Department of Ophthalmology, Medical University of Vienna, Vienna, Austria.
Department of Ophthalmology, Medical University of Vienna, Vienna, Austria.
Ophthalmology. 2014 May;121(5):1054-8. doi: 10.1016/j.ophtha.2013.11.026. Epub 2014 Jan 17.
PURPOSE: To determine precisely the mean change in refractive power induced by treatment in patients with diabetic macular edema (DME). DESIGN: Prospective, randomized study. PARTICIPANTS: Fifty eyes of 50 consecutive patients with clinically significant macular edema receiving all 3 types of current state-of-the-art treatment with intravitreal antiedematous substances (ranibizumab, bevacizumab, or triamcinolone). METHODS: Patients were followed up at monthly intervals and were treated following a standardized pro re nata regimen according to protocol. Best-corrected visual acuity (BCVA) was determined by certified visual acuity examiners. The refractive power of the treated eyes was determined using a push-plus technique.

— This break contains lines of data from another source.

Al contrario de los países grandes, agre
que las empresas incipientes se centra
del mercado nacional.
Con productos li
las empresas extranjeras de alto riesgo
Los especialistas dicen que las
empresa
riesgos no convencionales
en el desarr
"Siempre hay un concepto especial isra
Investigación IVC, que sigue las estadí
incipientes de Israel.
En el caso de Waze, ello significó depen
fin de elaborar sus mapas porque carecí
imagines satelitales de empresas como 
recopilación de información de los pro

The change in refraction between baseline and the visit when the macula was completely dry or when the central subfield thickness (CST) measured by optical coherence tomography had reached the thinnest level was analyzed. MAIN OUTCOME MEASURES: Spherical equivalent refraction (SER) and CST. RESULTS: Fifty eyes of 50 patients received intravitreal therapy using ranibizumab (n = 11), bevacizumab (n = 20), or triamcinolone (n = 19). Mean BCVA was 0.33±0.23 logarithm of the minimum angle of resolution (logMAR) and mean CST was 492±130 μm. The mean SER was 0.41±2.06 diopters (D) at baseline. The BCVA at the time of optimal retinal morphologic features was 0.24±0.2 logMAR, mean CST was 300±78 μm, and mean change in SER was -0.01±0.46 D. Changes is BCVA and CST were statistically significant (P < 0.0001), but the SER change was not (P = 0.824). CONCLUSIONS: Appropriate spectacle correction can be prescribed to patients with DME any time during ongoing therapy using antiedematous substances because resolution of retinal thickening is not associated with an increased risk of a myopic shift.
目的:准确确定糖尿病性黄斑水肿(DME)患者治疗后屈光力的平均变化。
设计:前瞻性、随机研究。
参与者:50 例连续患者的 50 只眼,这些患者患有临床显著的黄斑水肿,接受了所有 3 种当前最先进的治疗方法,包括玻璃体内抗水肿物质(雷珠单抗、贝伐单抗或曲安奈德)。
方法:患者每月随访一次,并根据方案的标准 pro re nata 方案进行治疗。由经过认证的视力检查员确定最佳矫正视力(BCVA)。通过推-加技术确定治疗眼的屈光力。分析从基线到黄斑完全干燥或光学相干断层扫描(OCT)测量的中央子场厚度(CST)达到最薄水平时的屈光度变化。
主要观察指标:球镜等效屈光度(SER)和 CST。
结果:50 例患者的 50 只眼接受了雷珠单抗(n = 11)、贝伐单抗(n = 20)或曲安奈德(n = 19)的玻璃体内治疗。平均 BCVA 为 0.33±0.23 对数最小角分辨率(logMAR),平均 CST 为 492±130μm。基线时平均 SER 为 0.41±2.06 屈光度(D)。当视网膜形态学特征达到最佳时,BCVA 为 0.24±0.2 logMAR,平均 CST 为 300±78μm,SER 平均变化为-0.01±0.46 D。BCVA 和 CST 的变化具有统计学意义(P<0.0001),但 SER 变化无统计学意义(P = 0.824)。
结论:在使用抗水肿物质进行持续治疗的任何时候,都可以为 DME 患者开具适当的眼镜矫正处方,因为视网膜增厚的消退与近视漂移的风险增加无关。